A austeridade não serve para enfeitar discursos nem para justificar rigidez
Por João Zisman - 26/10/2025 18:49:38 | Foto: João Zisman - Foto Editoria de Artes/IA
Austeridade é uma palavra difícil de usar sem parecer moralista. Talvez porque muita gente a confunda com dureza, quando na verdade ela é apenas o ato de não se enganar. É a escolha de viver com coerência, mesmo quando isso custa caro. A austeridade, no fundo, é a irmã mais reservada da coerência. E, quando ambas caminham junto da lealdade, formam um trio raro, quase extinto.
Ser austero não é abrir mão do prazer nem vestir a fantasia da virtude. É só recusar o desperdício, seja de dinheiro, de tempo ou de caráter. É aprender a medir antes de agir e a dizer não quando todos esperam um sim fácil. E isso vale para tudo: decisões públicas, amizades antigas, gestos do cotidiano. A coerência é o fio que costura tudo isso, e a lealdade é o nó que impede que o tecido se rasgue.
A verdadeira lealdade não se confunde com cumplicidade. Ser leal não é proteger o erro, mas respeitar a verdade. É apoiar sem bajular, discordar sem trair, estar presente sem precisar ser cego. E é justamente aí que a austeridade encontra seu limite mais humano, porque exige coragem para não confundir afeto com obrigação.
Há quem trate a austeridade como um fardo, mas o peso maior vem de fingir que se é coerente quando não se é. É aí que mora a hipocrisia, esse jeito disfarçado de enganar a si mesmo e aos outros. A verdadeira austeridade não precisa de aplausos, porque não é espetáculo. Ela acontece no silêncio de quem faz o certo sem plateia.
O difícil é mantê-la quando a vida cobra flexibilidade. Quando o compadrio se apresenta com o rosto da lealdade, quando a amizade pede o que a consciência não autoriza. É nesses momentos que se descobre que a coerência não é qualidade de quem quer ter razão, mas de quem quer ter paz.

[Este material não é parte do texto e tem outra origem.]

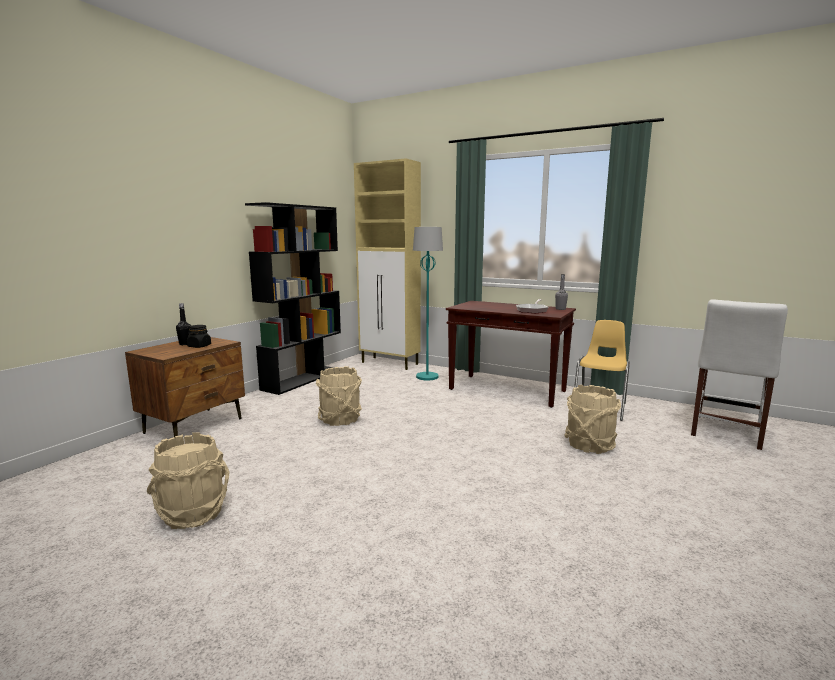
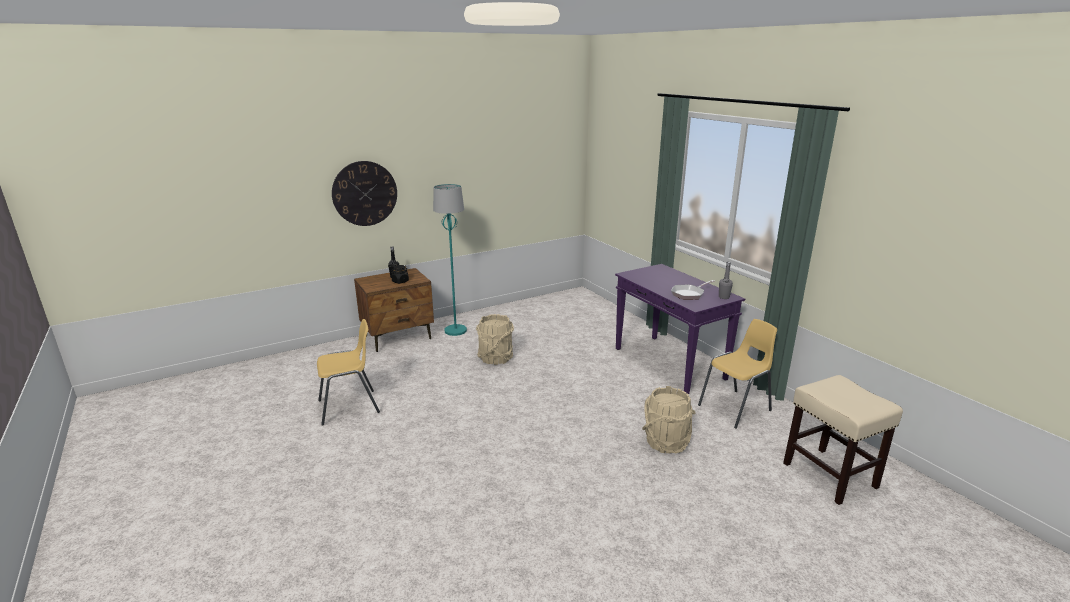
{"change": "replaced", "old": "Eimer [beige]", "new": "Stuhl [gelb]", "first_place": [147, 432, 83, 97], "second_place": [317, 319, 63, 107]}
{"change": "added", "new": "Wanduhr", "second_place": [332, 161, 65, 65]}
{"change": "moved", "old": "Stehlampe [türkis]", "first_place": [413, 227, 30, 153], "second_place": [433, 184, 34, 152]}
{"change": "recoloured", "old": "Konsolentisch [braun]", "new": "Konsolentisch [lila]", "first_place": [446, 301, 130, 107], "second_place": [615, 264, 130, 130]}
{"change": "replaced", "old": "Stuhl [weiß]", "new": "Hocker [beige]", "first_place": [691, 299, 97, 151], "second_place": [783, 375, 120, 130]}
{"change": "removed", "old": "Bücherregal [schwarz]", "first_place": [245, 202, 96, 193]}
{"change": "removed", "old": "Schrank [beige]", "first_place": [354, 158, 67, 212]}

Mas é importante lembrar que ninguém está imune a deslizes. Todos, em algum momento, escorregam. A diferença está em como se reage. Quem tem coerência não busca desculpas, assume o ônus e segue. Encarar o erro com naturalidade é parte da própria austeridade. Ela não é um escudo contra falhas, mas um modo digno de lidar com elas.
A austeridade não serve para enfeitar discursos nem para justificar rigidez. Serve para manter de pé o que o tempo tenta entortar. É o que separa a dignidade da conveniência, o que dá sentido às escolhas e mantém limpo o que poderia ser corrompido.
Não é fácil ser coerente o tempo todo, mas é pior viver fazendo concessões que acabam virando hábito. A austeridade, quando é sincera, não precisa provar nada. Ela simplesmente está ali, na forma de uma vida simples, de uma decisão difícil, de um olhar que não desvia.
No fim das contas, é ela, junto da coerência e da lealdade, que garante o essencial: poder se olhar no espelho sem precisar de desculpas.